» **WHAT THE EXERCISE ASKS**:
The answer should be every line below, retyped exactly.

» **PROVIDED INFORMATION**:
Segment Open

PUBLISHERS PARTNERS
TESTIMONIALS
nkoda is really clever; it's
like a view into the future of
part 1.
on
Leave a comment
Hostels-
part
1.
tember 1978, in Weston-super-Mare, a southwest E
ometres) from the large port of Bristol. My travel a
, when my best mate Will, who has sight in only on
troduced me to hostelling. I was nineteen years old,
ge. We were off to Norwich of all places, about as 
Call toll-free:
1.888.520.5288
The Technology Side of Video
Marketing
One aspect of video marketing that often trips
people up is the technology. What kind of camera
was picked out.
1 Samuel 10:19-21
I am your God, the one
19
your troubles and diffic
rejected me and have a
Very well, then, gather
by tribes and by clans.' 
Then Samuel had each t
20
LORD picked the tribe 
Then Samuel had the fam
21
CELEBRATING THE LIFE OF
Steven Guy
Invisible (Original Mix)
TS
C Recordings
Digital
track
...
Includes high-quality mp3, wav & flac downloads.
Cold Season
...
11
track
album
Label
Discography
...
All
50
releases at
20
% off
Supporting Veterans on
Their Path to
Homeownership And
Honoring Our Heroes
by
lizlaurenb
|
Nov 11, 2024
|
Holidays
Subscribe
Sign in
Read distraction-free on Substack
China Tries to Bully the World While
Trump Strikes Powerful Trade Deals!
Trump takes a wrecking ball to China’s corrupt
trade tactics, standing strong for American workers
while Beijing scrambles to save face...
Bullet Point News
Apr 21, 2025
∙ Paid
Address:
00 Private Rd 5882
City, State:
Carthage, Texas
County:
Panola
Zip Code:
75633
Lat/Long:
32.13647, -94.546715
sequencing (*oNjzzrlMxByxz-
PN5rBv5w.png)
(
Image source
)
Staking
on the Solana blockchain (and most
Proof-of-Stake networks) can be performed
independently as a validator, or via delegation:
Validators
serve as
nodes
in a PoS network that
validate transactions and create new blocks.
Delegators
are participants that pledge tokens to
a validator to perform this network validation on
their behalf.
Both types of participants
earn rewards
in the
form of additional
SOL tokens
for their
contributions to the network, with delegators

Segment Closed

» **RESULT OF THE TASK**:
PUBLISHERS PARTNERS
TESTIMONIALS
nkoda is really clever; it's
like a view into the future of
part 1.
on
Leave a comment
Hostels-
part
1.
tember 1978, in Weston-super-Mare, a southwest E
ometres) from the large port of Bristol. My travel a
, when my best mate Will, who has sight in only on
troduced me to hostelling. I was nineteen years old,
ge. We were off to Norwich of all places, about as 
Call toll-free:
1.888.520.5288
The Technology Side of Video
Marketing
One aspect of video marketing that often trips
people up is the technology. What kind of camera
was picked out.
1 Samuel 10:19-21
I am your God, the one
19
your troubles and diffic
rejected me and have a
Very well, then, gather
by tribes and by clans.' 
Then Samuel had each t
20
LORD picked the tribe 
Then Samuel had the fam
21
CELEBRATING THE LIFE OF
Steven Guy
Invisible (Original Mix)
TS
C Recordings
Digital
track
...
Includes high-quality mp3, wav & flac downloads.
Cold Season
...
11
track
album
Label
Discography
...
All
50
releases at
20
% off
Supporting Veterans on
Their Path to
Homeownership And
Honoring Our Heroes
by
lizlaurenb
|
Nov 11, 2024
|
Holidays
Subscribe
Sign in
Read distraction-free on Substack
China Tries to Bully the World While
Trump Strikes Powerful Trade Deals!
Trump takes a wrecking ball to China’s corrupt
trade tactics, standing strong for American workers
while Beijing scrambles to save face...
Bullet Point News
Apr 21, 2025
∙ Paid
Address:
00 Private Rd 5882
City, State:
Carthage, Texas
County:
Panola
Zip Code:
75633
Lat/Long:
32.13647, -94.546715
sequencing (*oNjzzrlMxByxz-
PN5rBv5w.png)
(
Image source
)
Staking
on the Solana blockchain (and most
Proof-of-Stake networks) can be performed
independently as a validator, or via delegation:
Validators
serve as
nodes
in a PoS network that
validate transactions and create new blocks.
Delegators
are participants that pledge tokens to
a validator to perform this network validation on
their behalf.
Both types of participants
earn rewards
in the
form of additional
SOL tokens
for their
contributions to the network, with delegators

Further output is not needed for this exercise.